Каждая его молитва теперь не стройный гимн, но искривлённый шепот, трещащий под тяжестью внутреннего искажения. Слова, прежде тёплые и обволакивающие, теряют форму, ломаются на изломах языка, как засохшие ветви. Они не несут утешения, не возвышают, не обнимают. Они просто есть — как судороги, как кашель, как безмолвный крик, адресованный пустоте. Он произносит их не потому, что верит, а потому, что не знает, как иначе оставаться живым.
Молитва больше не обращена к небесам. Это уже не зов, не песнопение, не путь. Это — последняя дрожащая иллюзия, за которую он держится, чтобы не провалиться. Его вера, как угасающий костёр, жрёт сама себя. И он знает — если продолжит, она сгорит дотла. Но он всё ещё упрямо подбрасывает в неё собственные кости. Пока есть хоть один язык пламени, он готов быть его топливом. Он молится, чтобы почувствовать хоть что-то — боль, сопротивление, отблеск старой надежды. Но молитвы, как ни парадоксально, дают иллюзию присутствия. Как будто в этой тишине кто-то всё-таки слушает. Или хотя бы подглядывает. Бог не возвращается. Бог ускользает.
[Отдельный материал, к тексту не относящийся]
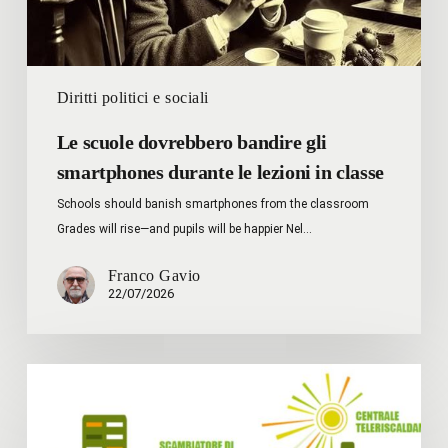
in
classe
Diritti politici e sociali
Le scuole dovrebbero bandire gli
smartphones durante le lezioni in classe
Schools should banish smartphones from the classroom
Grades will rise—and pupils will be happier Nel…
Franco Gavio
22/07/2026
Lavori
su
reti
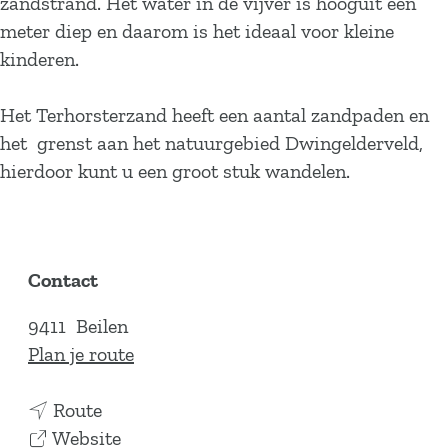
zandstrand. Het water in de vijver is hooguit een
meter diep en daarom is het ideaal voor kleine
kinderen.
Het Terhorsterzand heeft een aantal zandpaden en
het grenst aan het natuurgebied Dwingelderveld,
hierdoor kunt u een groot stuk wandelen.
Contact
9411
Beilen
n
Plan je route
a
n
a
Route
a
v
r
Website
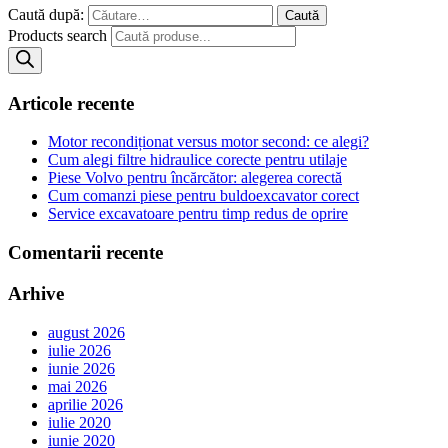
Caută după:
Products search
Articole recente
Motor recondiționat versus motor second: ce alegi?
Cum alegi filtre hidraulice corecte pentru utilaje
Piese Volvo pentru încărcător: alegerea corectă
Cum comanzi piese pentru buldoexcavator corect
Service excavatoare pentru timp redus de oprire
Comentarii recente
Arhive
august 2026
iulie 2026
iunie 2026
mai 2026
aprilie 2026
iulie 2020
iunie 2020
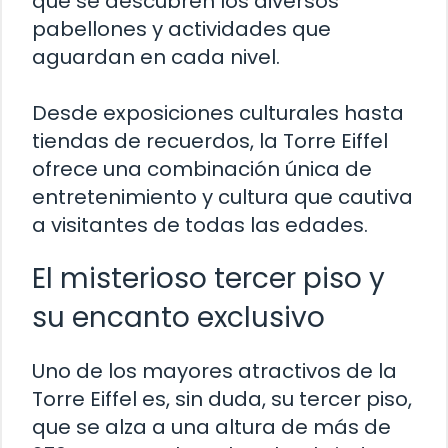
que se descubren los diversos
pabellones y actividades que
aguardan en cada nivel.
Desde exposiciones culturales hasta
tiendas de recuerdos, la Torre Eiffel
ofrece una combinación única de
entretenimiento y cultura que cautiva
a visitantes de todas las edades.
El misterioso tercer piso y
su encanto exclusivo
Uno de los mayores atractivos de la
Torre Eiffel es, sin duda, su tercer piso,
que se alza a una altura de más de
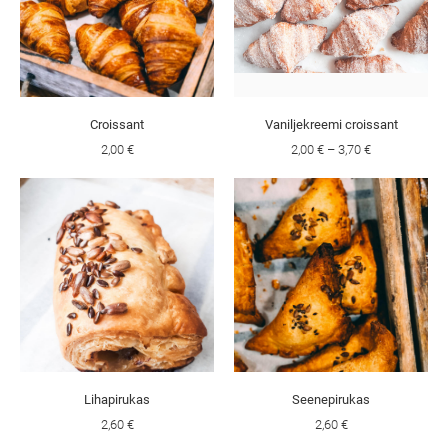
Croissant
Vaniljekreemi croissant
2,00 €
2,00 €
–
3,70 €
Lihapirukas
Seenepirukas
2,60 €
2,60 €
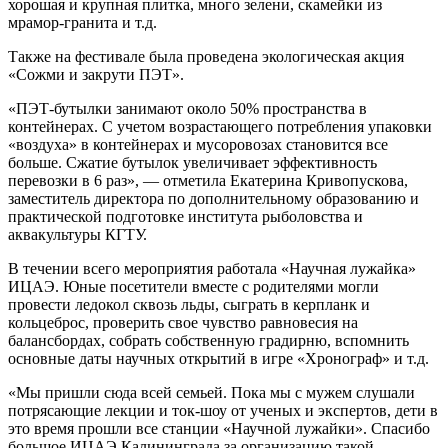
хорошая и крупная плитка, много зелени, скамейки из
мрамор-гранита и т.д.
Также на фестивале была проведена экологическая акция
«Сожми и закрути ПЭТ».
«ПЭТ-бутылки занимают около 50% пространства в
контейнерах. С учетом возрастающего потребления упаковки
«воздуха» в контейнерах и мусоровозах становится все
больше. Сжатие бутылок увеличивает эффективность
перевозки в 6 раз», — отметила Екатерина Кривопускова,
заместитель директора по дополнительному образованию и
практической подготовке института рыболовства и
аквакультуры КГТУ.
В течении всего мероприятия работала «Научная лужайка»
ИЦАЭ. Юные посетители вместе с родителями могли
провести ледокол сквозь льды, сыграть в керпланк и
кольцеброс, проверить свое чувство равновесия на
балансбордах, собрать собственную градирню, вспомнить
основные даты научных открытий в игре «Хронограф» и т.д.
«Мы пришли сюда всей семьей. Пока мы с мужем слушали
потрясающие лекции и ток-шоу от ученых и экспертов, дети в
это время прошли все станции «Научной лужайки». Спасибо
большое ИЦАЭ Калининграда за организацию такой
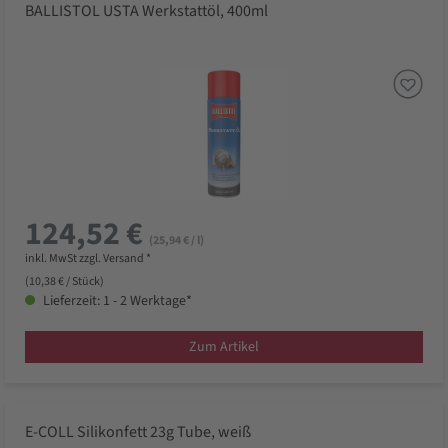
BALLISTOL USTA Werkstattöl, 400ml
124,52 €
(25,94 € / l)
inkl. MwSt zzgl. Versand *
(10,38 € / Stück)
Lieferzeit: 1 - 2 Werktage*
Zum Artikel
E-COLL Silikonfett 23g Tube, weiß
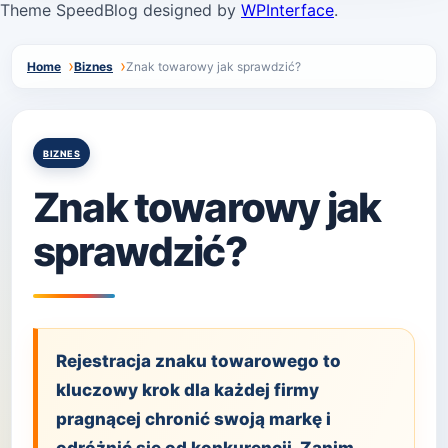
Theme SpeedBlog designed by
WPInterface
.
Home
Biznes
Znak towarowy jak sprawdzić?
Posted
BIZNES
in
Znak towarowy jak
sprawdzić?
Rejestracja znaku towarowego to
kluczowy krok dla każdej firmy
pragnącej chronić swoją markę i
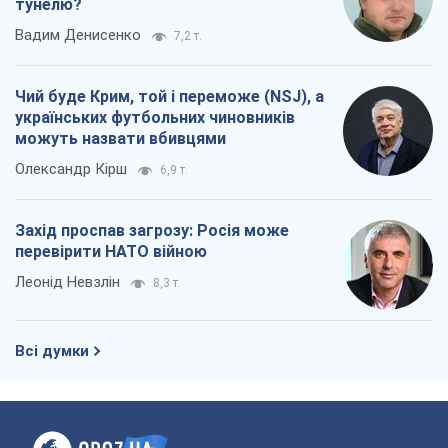
тунелю?
Вадим Денисенко
7,2 т.
Чий буде Крим, той і переможе (NSJ), а
українських футбольних чиновників
можуть назвати вбивцями
Олександр Кірш
6,9 т.
Захід проспав загрозу: Росія може
перевірити НАТО війною
Леонід Невзлін
8,3 т.
Всі думки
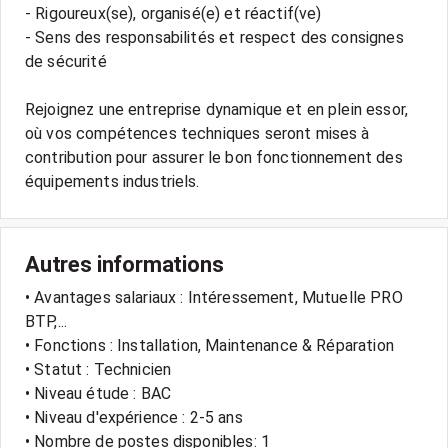
- Rigoureux(se), organisé(e) et réactif(ve)
- Sens des responsabilités et respect des consignes
de sécurité
Rejoignez une entreprise dynamique et en plein essor,
où vos compétences techniques seront mises à
contribution pour assurer le bon fonctionnement des
Autres informations
• Avantages salariaux : Intéressement, Mutuelle PRO
BTP,...
• Fonctions : Installation, Maintenance & Réparation
• Statut : Technicien
• Niveau étude : BAC
• Niveau d'expérience : 2-5 ans
• Nombre de postes disponibles: 1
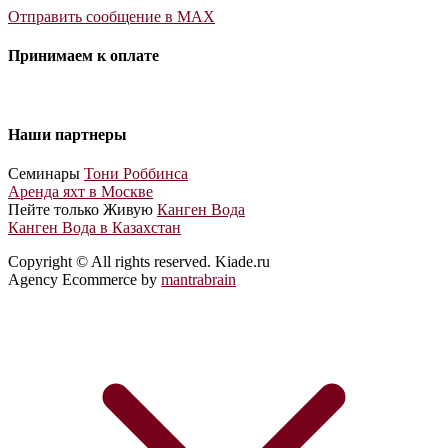
Отправить сообщение в MAX
Принимаем к оплате
Наши партнеры
Cеминары
Тони Роббинса
Аренда яхт в Москве
Пейте только Живую
Канген Вода
Канген Вода в Казахстан
Copyright © All rights reserved. Kiade.ru
Agency Ecommerce by
mantrabrain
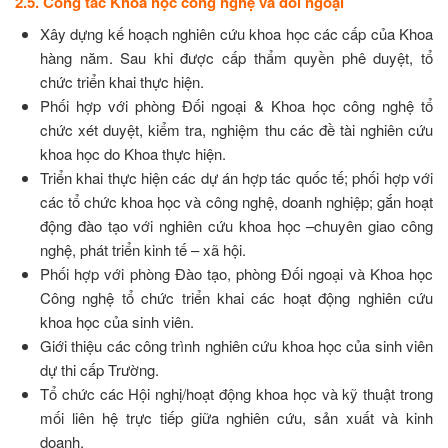
2.5. Công tác Khoa học công nghệ và đối ngoại
Xây dựng kế hoạch nghiên cứu khoa học các cấp của Khoa
hàng năm. Sau khi được cấp thẩm quyền phê duyệt, tổ
chức triển khai thực hiện.
Phối hợp với phòng Đối ngoại & Khoa học công nghệ tổ
chức xét duyệt, kiểm tra, nghiệm thu các đề tài nghiên cứu
khoa học do Khoa thực hiện.
Triển khai thực hiện các dự án hợp tác quốc tế; phối hợp với
các tổ chức khoa học và công nghệ, doanh nghiệp; gắn hoạt
động đào tạo với nghiên cứu khoa học –chuyên giao công
nghệ, phát triển kinh tế – xã hội.
Phối hợp với phòng Đào tạo, phòng Đối ngoại và Khoa học
Công nghệ tổ chức triển khai các hoạt động nghiên cứu
khoa học của sinh viên.
Giới thiệu các công trình nghiên cứu khoa học của sinh viên
dự thi cấp Trường.
Tổ chức các Hội nghị/hoạt động khoa học và kỹ thuật trong
mối liên hệ trực tiếp giữa nghiên cứu, sản xuất và kinh
doanh.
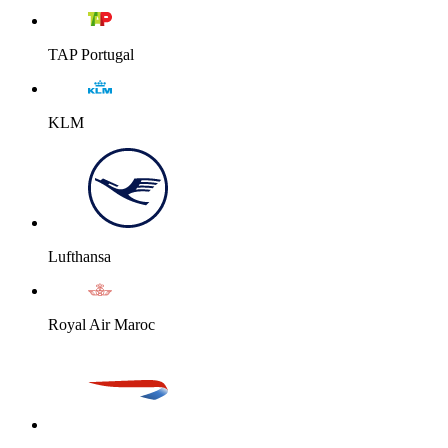
TAP Portugal
KLM
Lufthansa
Royal Air Maroc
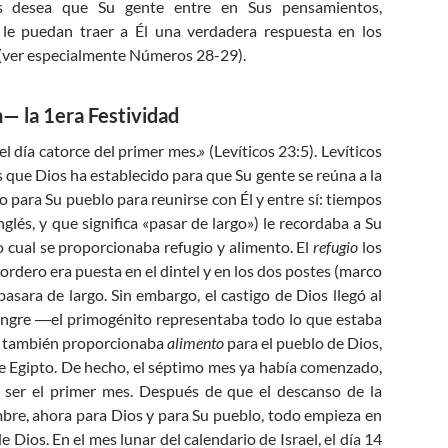
os desea que Su gente entre en Sus pensamientos,
 le puedan traer a Él una verdadera respuesta en los
 (ver especialmente Números 28-29
).
— la 1era Festividad
l día catorce del primer mes.» (Levíticos 23:5). Levíticos
 que Dios ha establecido para que Su gente se reúna a la
do para Su pueblo para reunirse con Él y entre sí: tiempos
glés, y que significa «pasar de largo») le recordaba a Su
o cual se proporcionaba refugio y alimento. El
refugio
los
cordero era puesta en el dintel y en los dos postes (marco
pasara de largo. Sin embargo, el castigo de Dios llegó al
angre ―el primogénito representaba todo lo que estaba
ual también proporcionaba
alimento
para el pueblo de Dios,
 de Egipto. De hecho, el séptimo mes ya había comenzado,
 ser el primer mes. Después de que el descanso de la
ombre, ahora para Dios y para Su pueblo, todo empieza en
Dios. En el mes lunar del calendario de Israel, el día 14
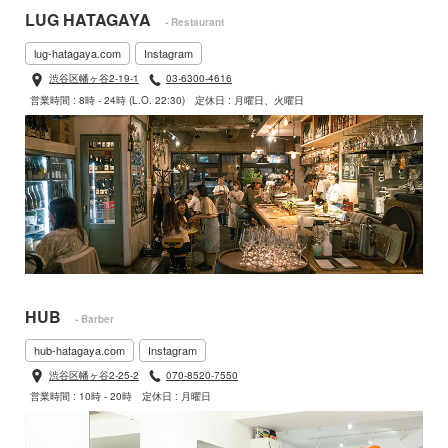
LUG HATAGAYA
- Restaurant
lug-hatagaya.com
Instagram
渋谷区幡ヶ谷2-19-1
03-6300-4616
営業時間 : 8時 - 24時 (L.O. 22:30)
定休日 : 月曜日、火曜日
HUB
- Barber
hub-hatagaya.com
Instagram
渋谷区幡ヶ谷2-25-2
070-8520-7550
営業時間 : 10時 - 20時
定休日 : 月曜日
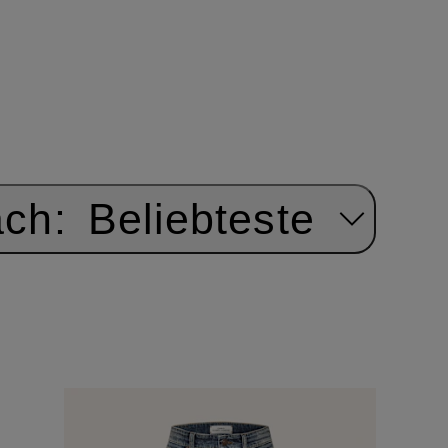
ach:
Beliebteste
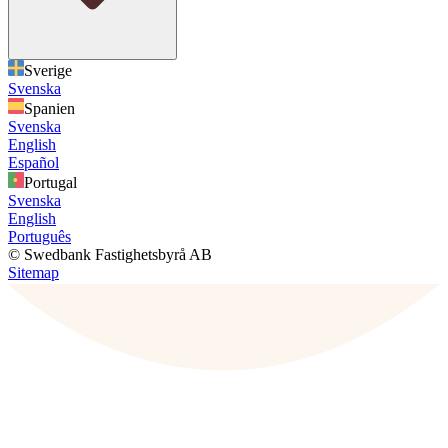
Sverige
Svenska
Spanien
Svenska
English
Español
Portugal
Svenska
English
Português
© Swedbank Fastighetsbyrå AB
Sitemap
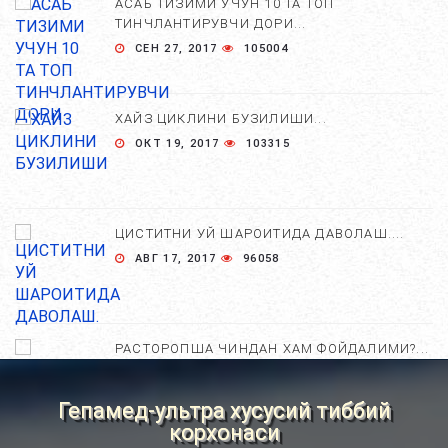
АСАБ ТИЗИМИ УЧУН 10 ТА ТОП
ТИНЧЛАНТИРУВЧИ ДОРИ...
СЕН 27, 2017
105004
ХАЙЗ ЦИКЛИНИ БУЗИЛИШИ...
ОКТ 19, 2017
103315
ЦИСТИТНИ УЙ ШАРОИТИДА ДАВОЛАШ....
АВГ 17, 2017
96058
РАСТОРОПША ЧИНДАН ХАМ ФОЙДАЛИМИ?...
АПР 25, 2021
84787
Гепамед-ультра хусусий тиббий
корхонаси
Но если Бог не откликается, значит, придёт другой. Он сам его найдёт. Не во внешнем свете, не в выспренных образах, не в чужих пророчествах. А в темноте. В глубине, где раньше жил только страх.
Пустота больше не пугает его. Она стала обжитой. Он научился слышать её дыхание, чувствовать её под кожей как спутника. Да, она мертва, да, она глуха, но в ней есть нечто большее, чем он готов был признать: простор. В ней нет диктата. Нет боли от чьих-то ожиданий. В ней есть свобода. Там, где прежде был только страх, теперь рождается возможность. Возможность быть собой, каким бы он ни оказался.
И, может быть, именно в этой тишине он впервые слышит не Бога, а себя. Свой голос, приглушённый годами покорности. Пустота требует крови. Она не требует страдания. Она не судит, не шепчет заповеди, не смотрит осуждающим взглядом отца. В ней нет Гофера. В ней нет ни аплодисментов, ни распятия.
Он понимает: он не обязан быть жертвой. Не должен превращать себя в алтарь. Не обязан рваться на части ради чужого спасения. Он не принадлежит никому — ни пастве, ни небесам, ни даже тому Богу, что больше не отвечает. Он может выбрать себя. Не как вызов, не как грех, а как начало.